Australia needs an extra 13 million square metres of office space by 2047
The race is on to deliver new office stock in Sydney, Melbourne and Brisbane, JLL’s latest research has found.
MELBOURNE, 20 AUGUST 2019 – Australia’s five biggest cities will need to add more than 13 million square metres of new office space by 2047 to cope with population growth.
JLL’s latest Future Cities report, Australian Cities for a Metropolitan Age, says the demand is most urgent in Sydney and Melbourne, both of which are expected to have 8 million people by 2047. Each will require more than 4.0 million square metres of CBD and suburban stock.
Australia’s population is likely to reach 36 million within the next 28 years, according to the Australian Bureau of Statistics. Our numbers are growing 1.6% a year, second only to New Zealand (+1.9%) among the 36 member OECD countries.
Infrastructure’s ability to keep up will be critical in Melbourne, which the ABS suggests could reach 10 million as soon as 2054, approaching the size of London, Paris and Bangkok.
However, Australian cities have a far higher proportion of CBD office space – in Adelaide, the ratio is 100% CBD – than European cities such as Berlin, Frankfurt, Barcelona and Paris, whose CBDs typically account for less than 20% of overall stock.
JLL Victoria Managing Director David Bowden said: “Office markets in Australia’s largest cities have no option but to become more metropolitan as the cities grow. Demand for office space is being influenced by both the rise of new industries and the way we work”.
Sydney, Melbourne and Brisbane must further develop their fringe and suburban office areas, as these are where most of their new stock will be in 2047, JLL’s researchers have found. Suburbs such as Sydney’s Parramatta, Macquarie Park, North Sydney and Norwest, and Brisbane’s Fortitude Valley will grow in size and importance as the economy trends towards knowledge-based workers and their demand for flexibility.
JLL’s Senior Director, Research — Australia, Annabel McFarlane, said: “Office tenants prefer established office precincts with the amenity, infrastructure and services that CBD locations offer. However, as our workforce expands and cities densify, these CBD locations risk increased congestion and upward pressure on rents.”
“Non-CBD markets will become increasingly relevant for Australia’s three largest cities,” Ms McFarlane added. “Businesses may adopt a hub and spoke model with client facing functions remaining in the CBD and support functions located in non-CBD markets. The next evolution of the hub and spoke model will be about providing flexibility and choice for knowledge workers.”
Sydney, now the 11th most important financial centre in the world, will need an extra 4,160,000 square metres, JLL’s team found.

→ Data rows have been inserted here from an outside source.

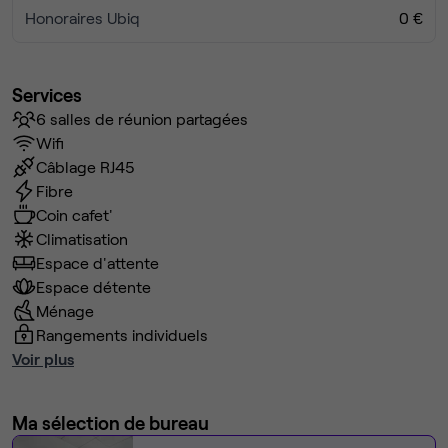
Honoraires Ubiq
0 €
Services
6 salles de réunion partagées
Wifi
Câblage RJ45
Fibre
Coin cafet'
Climatisation
Espace d'attente
Espace détente
Ménage
Rangements individuels
Voir plus
Ma sélection de bureau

“Sydney’s CBD market is physically constrained,” Ms McFarlane said. “However, Parramatta’s supply cycle accelerated in 2014. NSW is in the midst of an unprecedented infrastructure boom, and infrastructure and demographics are reshaping metro office markets.”
Melbourne, requiring 4,810,000 square metres, has suffered from a decade of minimal non-CBD office development and now has the lowest CBD vacancy rate (4.8%) since 1989.
Brisbane, predicted to have 3 million people by 2029, will need to increase its office stock by 48%, or 2,160,000 square metres.
Perth will reach 3 million people by 2042, and despite its current high vacancy rate will need another 1,750,000 square metres.
Adelaide is likely to remain a CBD-only market, with an extra 485,000 square metres required by 2047.
The trend towards flexible workspaces is allowing occupancy levels to decrease to as low as 5 square metres per person in some tenancies, compared with a typical CBD workspace ratio of 10-12 square metres per person.